Vous avez repris l’entreprise Idea Industries, spécialiste en tôlerie fine et chaudronnerie industrielle, il y a un peu plus d’un an. Vous travaillez sur des marchés très divers comme l'aéronautique, le nucléaire, ou encore le ferroviaire et le maritime. Comment cette année s’est déroulée ?
C’est une année de transition. J’ai repris l’entreprise avec 38 salariés et un chiffre d’affaires de 6 millions d’euros. Maintenant, nous sommes 45 personnes, avec un chiffre d’affaires de 6,5 millions d’euros. Parmi les changements d'ampleur, nous sommes en train d’internaliser deux activités industrielles avec les opérations de peinture et l’usinage. L’enjeu de ce virage n’est pas seulement d’aller tutoyer les 7 millions d’euros de chiffre d’affaires. Il va surtout nous permettre de doubler nos marges, avec une rentabilité net qui pourrait passer de 5 à 10 %.
À partir de quand avez-vous eu cette ambition ?
L’objectif d’internaliser les activités de peinture était présent dès mon arrivée au sein de l’entreprise. Elles pesaient lourd dans notre équilibre : entre 10 et 15 % de notre chiffre d’affaires partait dans cette sous-traitance. Pour l’usinage, l’activité n’était au départ pas assez significative, mais le nombre de commandes intégrant de l’usinage a explosé. De plus, mes équipes de mécano-soudure avaient du mal à trouver des capacités chez nos sous-traitants. Leur calendrier est très chargé. Cela nous rendait dépendant, et faisait peser un risque sur notre production.
"Notre carnet de commandes s’est étoffé de 28 %, ce qui permet de se projeter sur plusieurs années avec les équipes"
Pourquoi ne pas avoir lancé ce projet dès votre arrivée ?
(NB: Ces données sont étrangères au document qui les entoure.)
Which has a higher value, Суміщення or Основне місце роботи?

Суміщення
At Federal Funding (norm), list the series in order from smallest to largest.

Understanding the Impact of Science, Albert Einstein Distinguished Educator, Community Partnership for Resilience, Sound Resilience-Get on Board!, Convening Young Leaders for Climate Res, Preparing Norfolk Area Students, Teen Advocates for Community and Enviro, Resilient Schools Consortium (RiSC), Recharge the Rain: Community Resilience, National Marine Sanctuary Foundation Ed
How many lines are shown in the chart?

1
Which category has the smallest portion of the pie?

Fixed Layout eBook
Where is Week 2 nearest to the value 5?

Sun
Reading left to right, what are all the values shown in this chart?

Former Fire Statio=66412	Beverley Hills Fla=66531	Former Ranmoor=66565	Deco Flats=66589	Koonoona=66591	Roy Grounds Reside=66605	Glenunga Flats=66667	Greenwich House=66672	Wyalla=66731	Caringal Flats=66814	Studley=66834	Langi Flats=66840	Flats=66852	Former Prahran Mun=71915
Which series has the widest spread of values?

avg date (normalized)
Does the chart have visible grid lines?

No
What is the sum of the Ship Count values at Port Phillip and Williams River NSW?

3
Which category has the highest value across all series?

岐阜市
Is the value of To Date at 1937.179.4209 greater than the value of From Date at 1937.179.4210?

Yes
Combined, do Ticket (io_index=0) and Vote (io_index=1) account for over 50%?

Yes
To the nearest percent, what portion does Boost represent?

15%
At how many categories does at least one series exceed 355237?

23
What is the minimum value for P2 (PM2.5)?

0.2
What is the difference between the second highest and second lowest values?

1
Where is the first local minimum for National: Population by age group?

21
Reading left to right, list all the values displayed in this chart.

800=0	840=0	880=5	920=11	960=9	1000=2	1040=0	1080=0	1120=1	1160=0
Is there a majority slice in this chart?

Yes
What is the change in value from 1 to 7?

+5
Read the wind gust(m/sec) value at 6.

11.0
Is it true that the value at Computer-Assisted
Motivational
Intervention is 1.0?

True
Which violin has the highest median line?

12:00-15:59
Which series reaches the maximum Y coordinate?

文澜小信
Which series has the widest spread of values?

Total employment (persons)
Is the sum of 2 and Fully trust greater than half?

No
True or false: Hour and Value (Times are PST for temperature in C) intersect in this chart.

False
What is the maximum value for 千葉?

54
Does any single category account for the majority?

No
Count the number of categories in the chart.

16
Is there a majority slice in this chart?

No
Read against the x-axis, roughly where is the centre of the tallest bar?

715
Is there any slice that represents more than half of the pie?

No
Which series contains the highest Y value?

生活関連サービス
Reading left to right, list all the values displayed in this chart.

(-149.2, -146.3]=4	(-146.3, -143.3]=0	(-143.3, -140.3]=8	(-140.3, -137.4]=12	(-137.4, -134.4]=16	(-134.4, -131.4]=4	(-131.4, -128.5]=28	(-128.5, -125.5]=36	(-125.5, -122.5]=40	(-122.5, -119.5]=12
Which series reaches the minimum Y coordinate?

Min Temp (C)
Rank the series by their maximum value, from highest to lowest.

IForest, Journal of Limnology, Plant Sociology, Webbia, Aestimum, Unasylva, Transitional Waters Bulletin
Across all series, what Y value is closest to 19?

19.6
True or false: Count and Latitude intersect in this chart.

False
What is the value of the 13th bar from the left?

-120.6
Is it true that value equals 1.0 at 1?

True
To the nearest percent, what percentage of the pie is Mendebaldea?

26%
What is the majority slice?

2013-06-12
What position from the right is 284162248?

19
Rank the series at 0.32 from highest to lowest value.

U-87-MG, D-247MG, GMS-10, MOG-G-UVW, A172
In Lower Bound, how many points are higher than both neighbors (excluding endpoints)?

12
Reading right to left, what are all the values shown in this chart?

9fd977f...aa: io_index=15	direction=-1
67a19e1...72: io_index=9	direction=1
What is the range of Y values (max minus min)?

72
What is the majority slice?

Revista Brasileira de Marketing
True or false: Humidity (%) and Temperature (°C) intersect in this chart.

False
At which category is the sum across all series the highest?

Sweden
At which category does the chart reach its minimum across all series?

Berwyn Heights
Je ne voulais pas reproduire mes réflexes de startuper (il a auparavant créé trois start-up, NDLR) à vouloir parfois aller trop vite. L’industrie demande du temps et l’idée n’était pas de tout bouleverser en quelques mois. De plus, le carnet de commandes n’était alors pas très dense. Or, il faut une colonne vertébrale solide pour supporter le démarrage d’une nouvelle activité. Nous sommes un an plus tard, et notre carnet de commandes s’est étoffé de 28 %, ce qui permet de se projeter sur plusieurs années avec les équipes.
Comment avez-vous lancé ce chantier ?
Avant tout, nous avons questionné nos clients historiques, comme Everllence France (anciennement Man Energy Solutions, NDLR), sur la pertinence d’un tel projet. Nous avons eu des retours enthousiastes. Certains se sont engagés à nous passer 30 à 50 % de commandes en plus lorsque cette internalisation serait opérationnelle. Pour eux, les risques sont diminués avec plus de maîtrise sur les délais. Et pour nous, le chiffre d’affaires global et notre marge sont donc plus importants. Nous avons aussi prévenu rapidement nos sous-traitants pour ne pas les surprendre. D’autant plus que nous aurons toujours besoin de sous-traiter certaines pièces très spécifiques.
Quelle philosophie vous a guidé durant ce projet ?
L’idée est d’y aller petit à petit. Nous n’avons pas acheté de machines neuves, dernier cri, et pleines d’options. Ces machines ne sont pas un jouet pour faire plaisir à un dirigeant qui veut investir. Beaucoup d’industriels sont tombés ces derniers temps. Il y a donc beaucoup de machines à récupérer. Nous avons trouvé les nôtres du côté de Lyon. La démarche a été similaire pour le foncier. L’usinage nécessitait de nous agrandir. Au lieu d’investir un gros billet, nous avons fait appel à Spaciotempo (filiale du groupe lyonnais GL Events, NDLR). Ils ont agrandi notre atelier de 1 200 à 1 500 m² avec un bâtiment précaire installé en seulement cinq jours. Nous avons signé un bail de trois ans ensemble.
Quel investissement représente cette internalisation ?
Pour l’usinage, nous parvenons à un investissement global (NDLR, avec le foncier, la formation, le recrutement…) de 500 000 euros. L’ensemble nous aurait coûté 3 millions d’euros si nous avions fait des investissements à l’ancienne avec un bâtiment et des machines neuves. Nous suivons ainsi un chemin financier qui ne nous met pas en danger. Cela enlève une pression considérable, et nous laisse le temps de développer l’expérience en interne, que nos clients s’y habituent et que la confiance s’installe. Pour la peinture, le chemin suivi est similaire. Elle représente un investissement d’environ un million d’euros car les infrastructures nécessaires sont plus lourdes, avec des fours ou encore des opérations de thermolaquage.